After meeting Paul I watched CNN from the comfort of my living room as mass graves were dug in New York City using construction vehicles. Small cranes and bulldozers lowered the dead bodies as the country watched in disbelief. Other dead were left to rot in ice-filled rental trucks in Brooklyn as the morgues and funeral homes spilled over beyond capacity. The city where I worked for twenty years was immersed in crisis, violence, lies and chaos.

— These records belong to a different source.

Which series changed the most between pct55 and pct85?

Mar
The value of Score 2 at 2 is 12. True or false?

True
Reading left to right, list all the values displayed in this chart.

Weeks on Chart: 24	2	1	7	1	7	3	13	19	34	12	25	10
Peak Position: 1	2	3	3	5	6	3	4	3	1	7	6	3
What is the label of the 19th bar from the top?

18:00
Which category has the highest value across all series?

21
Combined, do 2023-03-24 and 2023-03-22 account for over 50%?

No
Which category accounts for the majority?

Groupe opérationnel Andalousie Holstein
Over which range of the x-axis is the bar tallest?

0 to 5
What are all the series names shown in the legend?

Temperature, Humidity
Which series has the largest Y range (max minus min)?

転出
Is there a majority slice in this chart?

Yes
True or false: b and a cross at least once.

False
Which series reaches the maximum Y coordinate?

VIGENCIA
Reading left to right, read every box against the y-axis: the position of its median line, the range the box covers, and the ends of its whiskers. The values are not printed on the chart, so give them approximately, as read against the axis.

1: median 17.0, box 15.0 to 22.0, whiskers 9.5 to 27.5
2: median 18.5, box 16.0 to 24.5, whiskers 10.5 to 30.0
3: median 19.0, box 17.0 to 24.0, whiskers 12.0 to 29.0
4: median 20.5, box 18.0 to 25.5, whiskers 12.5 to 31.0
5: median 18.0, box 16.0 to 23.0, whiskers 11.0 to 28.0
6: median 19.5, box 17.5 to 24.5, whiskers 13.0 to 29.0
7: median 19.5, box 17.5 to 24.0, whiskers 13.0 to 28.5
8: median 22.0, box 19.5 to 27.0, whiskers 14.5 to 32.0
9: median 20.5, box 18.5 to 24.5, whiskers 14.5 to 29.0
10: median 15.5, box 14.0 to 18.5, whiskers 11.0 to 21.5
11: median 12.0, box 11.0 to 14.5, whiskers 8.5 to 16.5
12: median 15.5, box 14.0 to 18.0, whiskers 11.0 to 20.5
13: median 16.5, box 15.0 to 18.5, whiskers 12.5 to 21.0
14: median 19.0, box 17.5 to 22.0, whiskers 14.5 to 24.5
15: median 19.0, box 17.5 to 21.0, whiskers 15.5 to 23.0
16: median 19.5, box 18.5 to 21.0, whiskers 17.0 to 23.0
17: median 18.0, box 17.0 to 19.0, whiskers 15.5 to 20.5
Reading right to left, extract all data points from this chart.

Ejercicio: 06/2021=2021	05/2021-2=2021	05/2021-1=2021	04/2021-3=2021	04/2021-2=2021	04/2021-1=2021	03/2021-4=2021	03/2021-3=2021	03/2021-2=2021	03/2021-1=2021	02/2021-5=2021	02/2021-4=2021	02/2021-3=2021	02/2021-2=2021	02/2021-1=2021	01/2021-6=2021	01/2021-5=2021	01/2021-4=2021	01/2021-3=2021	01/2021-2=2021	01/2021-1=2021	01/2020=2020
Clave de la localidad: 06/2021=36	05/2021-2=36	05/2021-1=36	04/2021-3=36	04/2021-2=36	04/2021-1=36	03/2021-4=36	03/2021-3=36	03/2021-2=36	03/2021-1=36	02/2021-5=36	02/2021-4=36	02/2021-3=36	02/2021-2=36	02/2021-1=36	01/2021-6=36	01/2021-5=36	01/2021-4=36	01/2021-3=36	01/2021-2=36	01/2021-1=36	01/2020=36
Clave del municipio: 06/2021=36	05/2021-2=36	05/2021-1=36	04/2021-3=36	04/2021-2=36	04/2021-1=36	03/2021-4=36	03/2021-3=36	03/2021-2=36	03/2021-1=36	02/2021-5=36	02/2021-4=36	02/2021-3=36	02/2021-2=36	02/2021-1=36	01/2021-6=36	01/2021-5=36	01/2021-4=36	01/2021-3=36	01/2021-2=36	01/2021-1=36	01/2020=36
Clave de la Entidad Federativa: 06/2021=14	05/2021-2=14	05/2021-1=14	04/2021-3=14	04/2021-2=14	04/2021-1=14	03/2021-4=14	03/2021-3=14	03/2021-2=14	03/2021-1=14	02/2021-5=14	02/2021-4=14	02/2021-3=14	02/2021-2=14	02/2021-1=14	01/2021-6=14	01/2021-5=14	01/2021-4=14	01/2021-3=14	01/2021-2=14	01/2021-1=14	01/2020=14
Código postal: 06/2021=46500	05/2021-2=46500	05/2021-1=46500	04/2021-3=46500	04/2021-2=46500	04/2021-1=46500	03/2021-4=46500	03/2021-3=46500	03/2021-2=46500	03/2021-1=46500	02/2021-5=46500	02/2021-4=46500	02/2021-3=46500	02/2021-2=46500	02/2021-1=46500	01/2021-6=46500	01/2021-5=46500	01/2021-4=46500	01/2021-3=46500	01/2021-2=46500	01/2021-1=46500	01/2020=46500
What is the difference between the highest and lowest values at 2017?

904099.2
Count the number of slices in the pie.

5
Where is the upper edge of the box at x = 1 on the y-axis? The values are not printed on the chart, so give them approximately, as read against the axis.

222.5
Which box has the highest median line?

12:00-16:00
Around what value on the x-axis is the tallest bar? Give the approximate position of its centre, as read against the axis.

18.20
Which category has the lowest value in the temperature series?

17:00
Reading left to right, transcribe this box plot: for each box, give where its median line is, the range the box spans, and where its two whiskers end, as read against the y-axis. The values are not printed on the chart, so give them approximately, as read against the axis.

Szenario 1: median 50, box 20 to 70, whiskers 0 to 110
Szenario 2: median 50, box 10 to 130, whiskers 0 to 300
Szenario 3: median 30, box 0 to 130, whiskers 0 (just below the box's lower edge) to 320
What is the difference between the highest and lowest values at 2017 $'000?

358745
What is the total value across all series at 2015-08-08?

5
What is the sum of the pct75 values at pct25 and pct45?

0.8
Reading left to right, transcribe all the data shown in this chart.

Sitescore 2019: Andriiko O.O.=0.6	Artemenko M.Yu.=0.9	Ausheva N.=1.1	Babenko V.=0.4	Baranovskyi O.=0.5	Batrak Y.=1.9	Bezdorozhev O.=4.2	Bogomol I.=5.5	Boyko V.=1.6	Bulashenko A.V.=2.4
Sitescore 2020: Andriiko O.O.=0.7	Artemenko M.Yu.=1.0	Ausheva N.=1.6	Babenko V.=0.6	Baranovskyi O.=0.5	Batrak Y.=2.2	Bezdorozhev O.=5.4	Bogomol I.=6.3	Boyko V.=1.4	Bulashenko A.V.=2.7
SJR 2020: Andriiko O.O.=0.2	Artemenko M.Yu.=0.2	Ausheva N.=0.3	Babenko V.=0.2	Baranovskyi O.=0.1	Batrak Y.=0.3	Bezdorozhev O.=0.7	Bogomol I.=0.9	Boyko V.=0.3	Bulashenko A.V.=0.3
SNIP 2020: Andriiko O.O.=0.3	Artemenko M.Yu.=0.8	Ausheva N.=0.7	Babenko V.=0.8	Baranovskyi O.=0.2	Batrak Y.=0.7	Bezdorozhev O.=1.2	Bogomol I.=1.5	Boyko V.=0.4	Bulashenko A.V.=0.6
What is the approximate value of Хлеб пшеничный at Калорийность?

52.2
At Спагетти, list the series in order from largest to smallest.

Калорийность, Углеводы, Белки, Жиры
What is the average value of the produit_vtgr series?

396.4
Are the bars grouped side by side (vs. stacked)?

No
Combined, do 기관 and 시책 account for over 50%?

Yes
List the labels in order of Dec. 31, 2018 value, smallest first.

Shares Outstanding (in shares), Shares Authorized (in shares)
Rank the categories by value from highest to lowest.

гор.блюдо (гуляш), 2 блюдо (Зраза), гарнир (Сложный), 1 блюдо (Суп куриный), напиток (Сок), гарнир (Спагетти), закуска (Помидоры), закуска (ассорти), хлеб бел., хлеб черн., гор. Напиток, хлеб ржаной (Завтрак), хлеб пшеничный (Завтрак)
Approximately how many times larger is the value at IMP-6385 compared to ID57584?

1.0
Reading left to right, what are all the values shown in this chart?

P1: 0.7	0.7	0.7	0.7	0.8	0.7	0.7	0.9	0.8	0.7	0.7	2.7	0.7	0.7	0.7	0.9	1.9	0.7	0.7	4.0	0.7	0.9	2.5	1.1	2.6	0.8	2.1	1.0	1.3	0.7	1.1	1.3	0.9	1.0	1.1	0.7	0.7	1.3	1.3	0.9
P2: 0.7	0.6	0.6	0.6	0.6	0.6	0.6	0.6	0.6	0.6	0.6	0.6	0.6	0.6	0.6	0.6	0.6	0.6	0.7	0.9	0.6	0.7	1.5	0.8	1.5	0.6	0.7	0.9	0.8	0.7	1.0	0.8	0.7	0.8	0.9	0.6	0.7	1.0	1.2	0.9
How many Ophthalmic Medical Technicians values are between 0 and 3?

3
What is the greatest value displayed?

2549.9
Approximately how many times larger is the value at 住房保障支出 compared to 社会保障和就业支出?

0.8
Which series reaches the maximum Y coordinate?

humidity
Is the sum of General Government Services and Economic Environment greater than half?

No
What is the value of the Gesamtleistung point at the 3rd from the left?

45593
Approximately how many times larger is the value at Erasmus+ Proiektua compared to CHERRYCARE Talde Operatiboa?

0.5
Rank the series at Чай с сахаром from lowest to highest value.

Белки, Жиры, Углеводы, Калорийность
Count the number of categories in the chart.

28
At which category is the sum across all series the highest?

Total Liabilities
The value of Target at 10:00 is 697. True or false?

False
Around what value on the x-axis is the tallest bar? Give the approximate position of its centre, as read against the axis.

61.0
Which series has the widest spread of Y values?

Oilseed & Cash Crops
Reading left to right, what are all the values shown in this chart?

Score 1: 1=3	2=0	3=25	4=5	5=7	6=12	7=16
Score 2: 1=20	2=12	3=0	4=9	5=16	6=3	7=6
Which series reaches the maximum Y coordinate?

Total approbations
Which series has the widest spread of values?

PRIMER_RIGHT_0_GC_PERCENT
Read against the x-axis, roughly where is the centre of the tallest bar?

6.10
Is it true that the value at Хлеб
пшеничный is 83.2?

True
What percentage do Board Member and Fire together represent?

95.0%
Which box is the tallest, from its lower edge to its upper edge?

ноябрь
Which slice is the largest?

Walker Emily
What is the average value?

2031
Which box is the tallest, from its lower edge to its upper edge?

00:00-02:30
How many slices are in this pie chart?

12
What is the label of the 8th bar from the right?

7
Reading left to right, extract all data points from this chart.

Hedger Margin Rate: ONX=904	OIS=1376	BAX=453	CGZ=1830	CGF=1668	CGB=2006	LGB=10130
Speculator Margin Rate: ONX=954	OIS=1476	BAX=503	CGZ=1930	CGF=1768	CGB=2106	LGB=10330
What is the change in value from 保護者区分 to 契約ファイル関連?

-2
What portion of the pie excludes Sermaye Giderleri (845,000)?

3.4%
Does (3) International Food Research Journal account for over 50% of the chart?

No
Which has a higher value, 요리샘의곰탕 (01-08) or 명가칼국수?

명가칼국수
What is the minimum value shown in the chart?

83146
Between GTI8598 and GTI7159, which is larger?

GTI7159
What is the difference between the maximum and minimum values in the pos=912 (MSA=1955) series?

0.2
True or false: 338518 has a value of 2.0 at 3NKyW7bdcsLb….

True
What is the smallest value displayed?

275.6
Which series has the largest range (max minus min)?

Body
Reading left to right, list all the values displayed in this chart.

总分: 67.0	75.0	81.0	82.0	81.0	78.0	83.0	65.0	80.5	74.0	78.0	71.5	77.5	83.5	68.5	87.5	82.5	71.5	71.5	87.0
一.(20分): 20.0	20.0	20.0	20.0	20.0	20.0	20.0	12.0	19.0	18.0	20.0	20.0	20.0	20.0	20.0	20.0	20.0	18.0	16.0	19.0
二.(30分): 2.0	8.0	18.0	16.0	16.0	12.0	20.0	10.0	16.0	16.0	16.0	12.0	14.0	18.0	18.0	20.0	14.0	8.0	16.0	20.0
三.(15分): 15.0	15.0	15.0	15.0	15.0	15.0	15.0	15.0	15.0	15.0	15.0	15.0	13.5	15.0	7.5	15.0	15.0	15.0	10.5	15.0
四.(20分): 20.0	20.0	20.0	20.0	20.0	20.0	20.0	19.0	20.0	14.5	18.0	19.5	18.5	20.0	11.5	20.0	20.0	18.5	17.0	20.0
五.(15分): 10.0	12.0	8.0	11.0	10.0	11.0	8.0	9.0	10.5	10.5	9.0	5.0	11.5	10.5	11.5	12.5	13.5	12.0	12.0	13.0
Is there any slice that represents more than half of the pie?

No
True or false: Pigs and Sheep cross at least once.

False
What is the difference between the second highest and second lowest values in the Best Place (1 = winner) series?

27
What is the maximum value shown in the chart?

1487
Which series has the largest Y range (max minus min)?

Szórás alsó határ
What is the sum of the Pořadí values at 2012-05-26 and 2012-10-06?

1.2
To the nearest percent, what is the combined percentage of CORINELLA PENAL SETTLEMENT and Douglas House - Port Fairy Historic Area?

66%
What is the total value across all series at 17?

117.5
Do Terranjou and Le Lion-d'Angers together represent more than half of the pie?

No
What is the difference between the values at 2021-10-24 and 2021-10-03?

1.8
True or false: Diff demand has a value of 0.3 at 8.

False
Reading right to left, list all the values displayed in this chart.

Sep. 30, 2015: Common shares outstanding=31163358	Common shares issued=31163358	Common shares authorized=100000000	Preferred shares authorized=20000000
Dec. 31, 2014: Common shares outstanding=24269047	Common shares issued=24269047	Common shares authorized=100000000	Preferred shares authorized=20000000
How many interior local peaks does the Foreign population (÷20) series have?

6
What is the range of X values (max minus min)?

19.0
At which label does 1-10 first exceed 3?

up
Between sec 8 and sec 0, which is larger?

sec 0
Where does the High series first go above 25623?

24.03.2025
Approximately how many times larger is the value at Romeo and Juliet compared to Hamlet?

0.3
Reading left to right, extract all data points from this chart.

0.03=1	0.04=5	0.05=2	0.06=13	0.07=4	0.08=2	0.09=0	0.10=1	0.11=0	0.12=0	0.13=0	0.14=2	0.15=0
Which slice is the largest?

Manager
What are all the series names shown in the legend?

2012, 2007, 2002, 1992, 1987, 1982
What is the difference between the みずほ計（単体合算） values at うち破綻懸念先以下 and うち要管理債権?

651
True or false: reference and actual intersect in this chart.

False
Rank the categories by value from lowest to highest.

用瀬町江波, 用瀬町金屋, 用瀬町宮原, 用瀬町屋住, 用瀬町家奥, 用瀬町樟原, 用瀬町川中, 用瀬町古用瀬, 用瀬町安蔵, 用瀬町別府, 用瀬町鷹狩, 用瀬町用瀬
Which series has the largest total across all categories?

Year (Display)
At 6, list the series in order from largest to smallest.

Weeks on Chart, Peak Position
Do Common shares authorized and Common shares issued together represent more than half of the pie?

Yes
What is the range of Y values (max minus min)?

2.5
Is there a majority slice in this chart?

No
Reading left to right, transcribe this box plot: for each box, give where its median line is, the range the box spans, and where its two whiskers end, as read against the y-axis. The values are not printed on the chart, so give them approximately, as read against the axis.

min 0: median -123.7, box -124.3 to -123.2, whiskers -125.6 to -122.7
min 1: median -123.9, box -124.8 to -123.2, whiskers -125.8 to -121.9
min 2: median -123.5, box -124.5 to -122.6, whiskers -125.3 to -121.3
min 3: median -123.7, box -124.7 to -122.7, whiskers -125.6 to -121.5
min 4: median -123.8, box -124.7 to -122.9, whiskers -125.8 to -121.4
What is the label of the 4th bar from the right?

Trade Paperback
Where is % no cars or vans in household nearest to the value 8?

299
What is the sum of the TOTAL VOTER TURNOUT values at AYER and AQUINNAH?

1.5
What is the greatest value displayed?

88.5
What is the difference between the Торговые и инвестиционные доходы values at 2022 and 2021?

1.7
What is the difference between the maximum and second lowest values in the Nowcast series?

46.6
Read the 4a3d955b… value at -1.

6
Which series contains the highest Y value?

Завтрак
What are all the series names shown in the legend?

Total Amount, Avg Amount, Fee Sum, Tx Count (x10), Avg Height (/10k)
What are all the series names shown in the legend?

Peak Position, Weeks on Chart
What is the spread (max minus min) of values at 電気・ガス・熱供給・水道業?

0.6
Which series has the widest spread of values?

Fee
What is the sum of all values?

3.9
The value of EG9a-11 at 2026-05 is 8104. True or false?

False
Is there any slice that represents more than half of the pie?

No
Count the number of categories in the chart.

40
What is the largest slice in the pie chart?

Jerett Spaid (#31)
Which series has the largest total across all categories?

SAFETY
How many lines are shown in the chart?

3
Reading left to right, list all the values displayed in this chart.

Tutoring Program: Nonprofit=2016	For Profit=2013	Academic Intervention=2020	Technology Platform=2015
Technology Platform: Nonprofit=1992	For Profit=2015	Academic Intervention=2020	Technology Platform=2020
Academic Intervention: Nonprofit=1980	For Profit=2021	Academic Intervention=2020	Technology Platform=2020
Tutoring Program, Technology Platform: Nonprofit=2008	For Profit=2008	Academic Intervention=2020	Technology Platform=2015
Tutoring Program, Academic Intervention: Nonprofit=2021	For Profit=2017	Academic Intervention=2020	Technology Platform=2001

For Paul, the prevailing sentiment towards White people in South Africa was, “What the fuck are you doing here anyway?” Indeed, the timing couldn’t be worse to seek empathy for a White man displaced from his home there, as the concept of White people calling South Africa “home” was again being challenged.

Paul’s story forces serious questions to the surface about how we both collectively and individually define “home,” “property,” and our own cultural identities.  How much of an invisible safety net do we have beneath us when we are in the face of real crisis, and what does it say about us if we are too complacent to care that there are others who have no net at all?

What privileges we have are granted to us, in part, by the countries in which our descendants were born, how little melanin is in our cells, and the opportunities this status bestowed upon us along the way.

Amsterdam DAM- "So long as there is systemic racism, someone will stand here." An interesting idea which was soon abandoned.